QQ_1745804240748.png

This stepwise optimization approach overlooks the complex interplay between quality and diversity. High-quality datasets often exhibit domain bias, while diverse datasets might compromise quality. Therefore, optimizing both dimensions simultaneously to maximize model performance under a fixed training budget presents a significant challenge.

The QuaDMix framework operates in three stages: feature extraction, quality aggregation, and quality-diversity-aware sampling. Initially, each document is annotated with domain labels and multiple quality scores. These scores are normalized and combined to generate a comprehensive quality score. Subsequently, the system samples documents using a sigmoid-based function, prioritizing high-quality samples while ensuring domain balance through parameterized control.

To optimize the model, QuaDMix trains thousands of surrogate models under various parameter settings. A regression model trained on these surrogate experiments predicts performance outcomes, identifying the optimal sampling configuration. This approach enables structured exploration within a high-dimensional parameter space, better aligning data selection with downstream tasks.

Experimental results on the RefinedWeb dataset show that QuaDMix achieves an average score of 39.5%, outperforming various baseline models including random selection, Fineweb-edu, AskLLM, and DCLM. The results demonstrate that the joint optimization strategy consistently surpasses methods focusing solely on quality or diversity. Furthermore, the optimized data mix enhances performance on specific downstream tasks.
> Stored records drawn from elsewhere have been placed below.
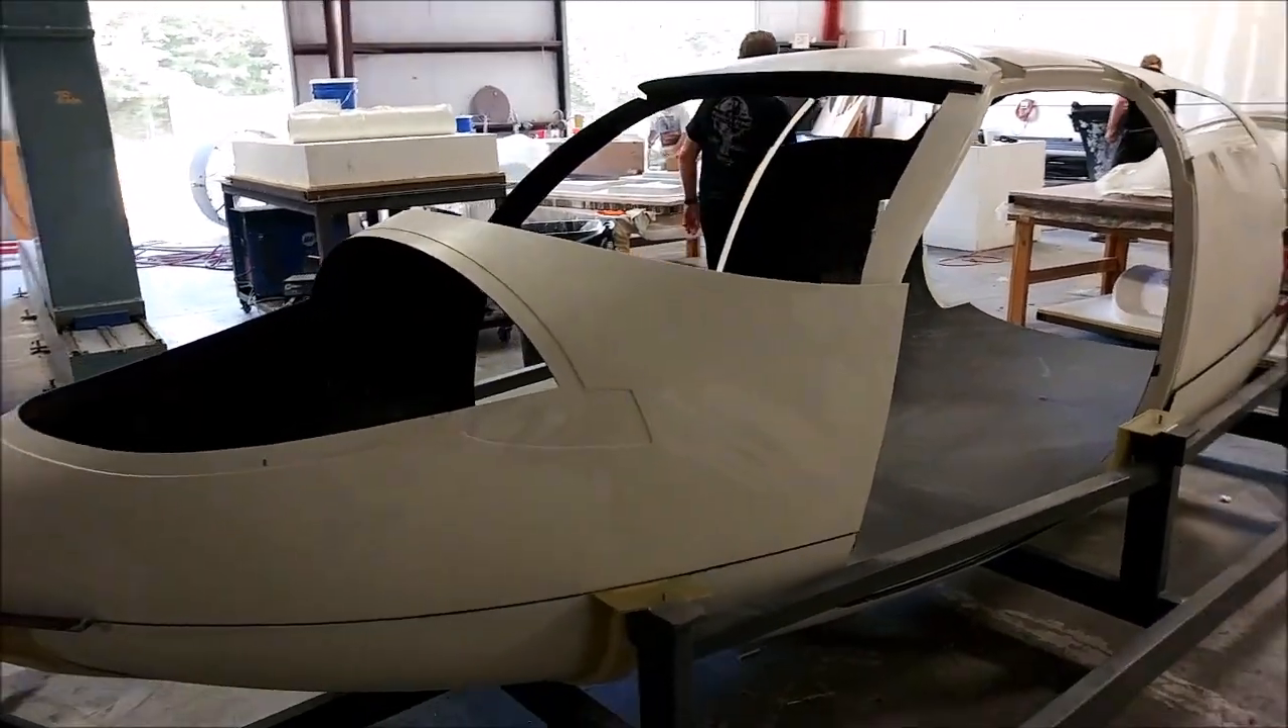Obviously the window is not in there yet.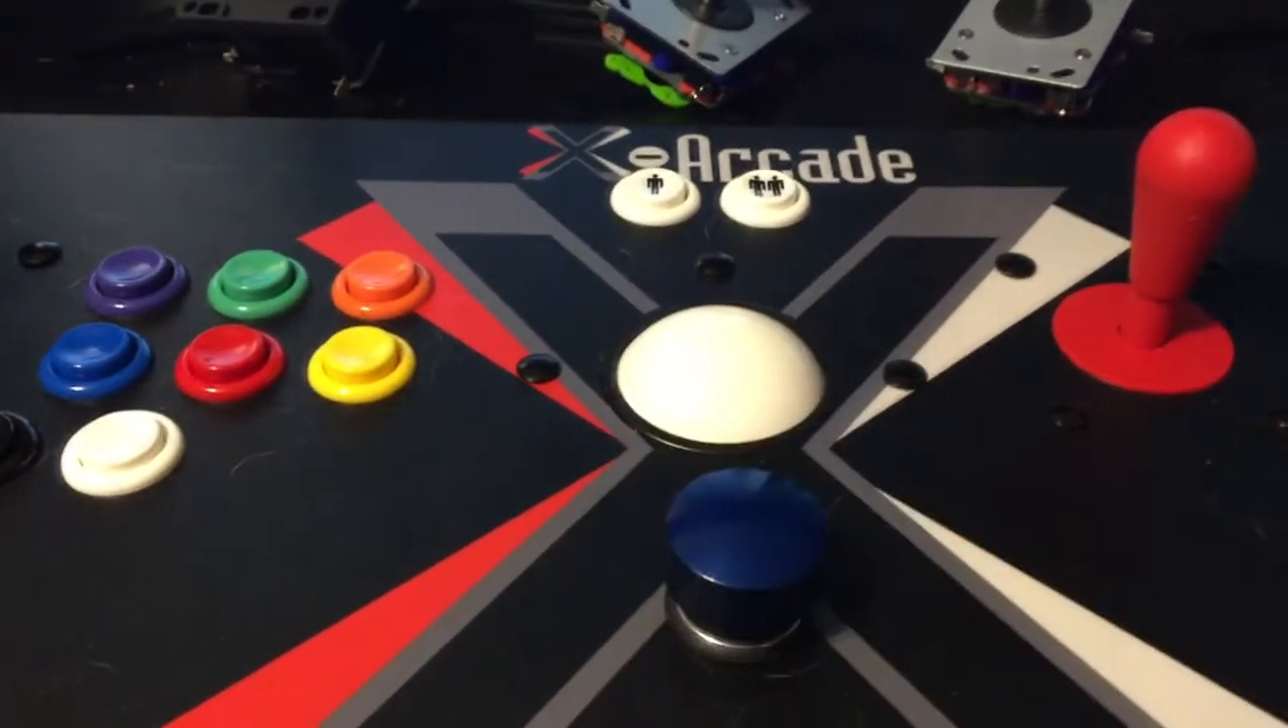And the ball is not in the way at all of the spinner.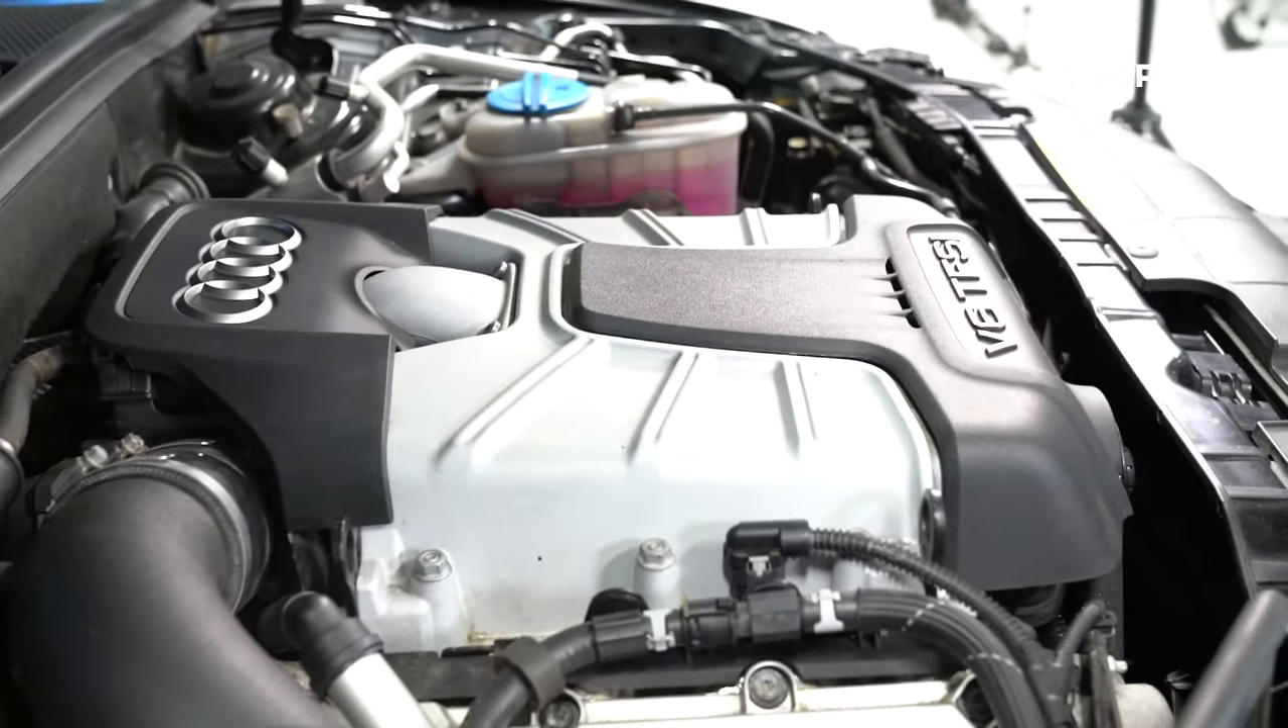I've reinstalled the decorative covers.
QuaDMix provides a systematic solution for pre-training data selection in LLMs, addressing the long-standing challenge of simultaneously optimizing data quality and diversity. By combining quality aggregation and domain-aware sampling, QuaDMix establishes a scalable methodology that improves the efficiency of LLM pre-training.

Key Highlights:

🌟 QuaDMix is a new framework from ByteDance designed to simultaneously optimize data quality and diversity in Large Language Model (LLM) pre-training.

📈 The framework achieves data selection through a three-stage process: feature extraction, quality aggregation, and quality-diversity-aware sampling.

🔍 Experimental results demonstrate QuaDMix's superior performance across multiple benchmarks, achieving an average score of 39.5% and surpassing various traditional methods.